The Red Redmaynes was published by Eden Phillpotts in 1922, the year in which he celebrated his 60th birthday. He had come to detective fiction relatively late, and to this day he remains best known for his books set in and around his beloved Dartmoor (which also features in this story.) He is also remembered as someone who knew the young Agatha Christie, gave her advice, and was the dedicatee of one of her novels. (Continue reading the full text here at Martin Edwards’ blog ‘Do You Write Under Your Own Name?’. Besides The Red Redmaynes has been included in Martin Edwards’ book The Story of Classic Crime in 100 Books.

Martin Edwards himself concludes: ‘I’m rather surprised that Phillpotts wasn’t invited to join the Detection Club when it was formed a few years later. Perhaps Anthony Berkeley or Dorothy L. Sayers didn’t approve of his work, but I’m not sure why that would be, given that the Club’s founder members included some relatively minor talents. A little mystery about a rather interesting writer.’

OIP (4)Barzun called it a classic detective novel that has never received due recognition. Probably the first and only American detective created by British writer. New World shows up Scotland Yard in this eerie tale of Dartmoor family revenge. (Fantastic Fiction).

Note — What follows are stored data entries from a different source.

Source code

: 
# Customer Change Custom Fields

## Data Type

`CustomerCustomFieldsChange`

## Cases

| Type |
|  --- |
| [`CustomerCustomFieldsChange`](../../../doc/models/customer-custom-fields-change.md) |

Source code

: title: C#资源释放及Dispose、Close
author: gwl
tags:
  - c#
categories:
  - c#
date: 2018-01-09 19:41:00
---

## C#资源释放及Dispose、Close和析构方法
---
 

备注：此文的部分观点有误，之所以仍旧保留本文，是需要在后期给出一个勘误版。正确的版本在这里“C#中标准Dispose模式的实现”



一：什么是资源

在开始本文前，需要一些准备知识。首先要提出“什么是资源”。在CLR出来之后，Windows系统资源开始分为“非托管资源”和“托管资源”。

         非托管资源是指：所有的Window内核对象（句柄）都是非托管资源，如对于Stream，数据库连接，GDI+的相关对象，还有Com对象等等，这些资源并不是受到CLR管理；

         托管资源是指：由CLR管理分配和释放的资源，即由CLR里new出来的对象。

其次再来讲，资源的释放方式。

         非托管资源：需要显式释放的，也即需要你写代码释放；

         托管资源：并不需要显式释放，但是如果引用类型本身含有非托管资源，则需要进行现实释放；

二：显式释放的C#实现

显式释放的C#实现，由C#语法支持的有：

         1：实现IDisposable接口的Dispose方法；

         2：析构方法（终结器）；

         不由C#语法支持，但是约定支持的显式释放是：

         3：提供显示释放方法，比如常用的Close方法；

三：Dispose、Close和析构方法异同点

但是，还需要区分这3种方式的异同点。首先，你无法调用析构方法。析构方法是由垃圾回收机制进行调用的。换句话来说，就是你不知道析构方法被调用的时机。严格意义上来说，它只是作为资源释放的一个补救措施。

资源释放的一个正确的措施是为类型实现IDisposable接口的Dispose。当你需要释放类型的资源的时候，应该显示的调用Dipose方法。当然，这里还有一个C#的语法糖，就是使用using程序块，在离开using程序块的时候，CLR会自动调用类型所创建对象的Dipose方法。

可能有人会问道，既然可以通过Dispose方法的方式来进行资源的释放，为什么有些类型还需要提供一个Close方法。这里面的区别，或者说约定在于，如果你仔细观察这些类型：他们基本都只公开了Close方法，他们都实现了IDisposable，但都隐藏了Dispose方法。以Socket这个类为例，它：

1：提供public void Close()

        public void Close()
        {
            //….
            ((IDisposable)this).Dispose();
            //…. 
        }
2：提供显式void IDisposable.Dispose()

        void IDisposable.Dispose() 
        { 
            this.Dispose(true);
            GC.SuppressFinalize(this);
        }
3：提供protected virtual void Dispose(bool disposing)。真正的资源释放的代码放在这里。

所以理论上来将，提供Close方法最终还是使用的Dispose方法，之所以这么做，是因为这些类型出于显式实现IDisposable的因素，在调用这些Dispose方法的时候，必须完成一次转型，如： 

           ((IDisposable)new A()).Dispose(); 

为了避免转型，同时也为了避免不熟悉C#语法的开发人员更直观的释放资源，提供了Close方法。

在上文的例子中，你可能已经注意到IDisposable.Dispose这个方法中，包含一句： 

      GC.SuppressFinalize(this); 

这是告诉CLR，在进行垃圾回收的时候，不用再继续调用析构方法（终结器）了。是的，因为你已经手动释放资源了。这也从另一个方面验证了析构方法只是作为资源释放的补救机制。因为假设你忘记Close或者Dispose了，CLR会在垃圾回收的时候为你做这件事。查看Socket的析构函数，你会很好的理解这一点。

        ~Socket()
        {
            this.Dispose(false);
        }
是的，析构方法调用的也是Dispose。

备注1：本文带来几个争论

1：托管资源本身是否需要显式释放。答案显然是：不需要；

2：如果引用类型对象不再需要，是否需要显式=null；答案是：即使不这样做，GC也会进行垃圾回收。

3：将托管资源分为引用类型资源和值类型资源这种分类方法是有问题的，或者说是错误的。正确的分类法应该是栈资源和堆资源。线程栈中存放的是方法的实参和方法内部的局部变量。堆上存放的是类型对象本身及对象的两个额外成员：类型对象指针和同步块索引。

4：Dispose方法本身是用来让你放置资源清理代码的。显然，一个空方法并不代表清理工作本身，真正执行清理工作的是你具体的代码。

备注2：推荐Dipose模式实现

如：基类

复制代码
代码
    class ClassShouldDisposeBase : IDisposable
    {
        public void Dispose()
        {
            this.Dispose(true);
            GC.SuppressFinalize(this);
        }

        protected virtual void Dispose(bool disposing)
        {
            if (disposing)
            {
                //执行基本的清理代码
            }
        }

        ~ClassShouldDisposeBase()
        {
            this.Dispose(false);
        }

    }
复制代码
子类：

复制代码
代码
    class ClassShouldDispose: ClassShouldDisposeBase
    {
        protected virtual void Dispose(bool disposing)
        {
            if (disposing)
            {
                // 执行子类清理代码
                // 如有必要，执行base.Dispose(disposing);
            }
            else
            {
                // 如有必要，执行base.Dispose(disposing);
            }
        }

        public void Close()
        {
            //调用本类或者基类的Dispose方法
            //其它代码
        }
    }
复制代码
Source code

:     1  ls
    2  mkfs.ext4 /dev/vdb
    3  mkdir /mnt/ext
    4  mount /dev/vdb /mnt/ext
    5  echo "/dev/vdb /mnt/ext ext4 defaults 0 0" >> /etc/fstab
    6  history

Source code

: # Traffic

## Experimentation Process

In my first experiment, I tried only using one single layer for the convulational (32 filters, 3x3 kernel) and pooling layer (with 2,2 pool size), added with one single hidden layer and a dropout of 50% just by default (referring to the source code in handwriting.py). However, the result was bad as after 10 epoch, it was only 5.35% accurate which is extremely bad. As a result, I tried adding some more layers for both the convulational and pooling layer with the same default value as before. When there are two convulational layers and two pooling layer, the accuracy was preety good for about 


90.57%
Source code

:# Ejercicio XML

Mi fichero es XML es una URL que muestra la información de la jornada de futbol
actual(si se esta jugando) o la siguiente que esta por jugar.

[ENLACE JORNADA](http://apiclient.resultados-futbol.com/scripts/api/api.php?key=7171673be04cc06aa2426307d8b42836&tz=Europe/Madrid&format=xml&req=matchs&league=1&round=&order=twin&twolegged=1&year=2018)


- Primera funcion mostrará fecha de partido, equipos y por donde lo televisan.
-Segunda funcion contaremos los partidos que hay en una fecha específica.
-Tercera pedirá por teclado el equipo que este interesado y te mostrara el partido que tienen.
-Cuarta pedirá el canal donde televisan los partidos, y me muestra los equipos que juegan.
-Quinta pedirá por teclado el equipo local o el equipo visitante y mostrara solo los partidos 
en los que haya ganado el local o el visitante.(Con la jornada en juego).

Scotland Yard Detective Mark Brendon is on holiday and while on his way to fish in an abandoned quarry on Dartmoor meets a lady whose looks strike him more than somewhat. Then a man appears, chats about fishing, and tells him about a couple building a bungalow not far from the quarry. Four days later the husband of the couple is found murdered and the finger of suspicion is pointed at his uncle-in-law, a man fitting the description of Mr Fish Chatter. And what’s more, the striking lady turns out to be the murdered man’s widow.

The Red Redmaynes has been reviewed, among others, at Fiction Fan’s Book Reviews, the crime segments, and My Reader’s Block.

The Red Redmaynes. Eden Phillpotts. New York: Macmillan, 1922. First edition. Original dust jacket.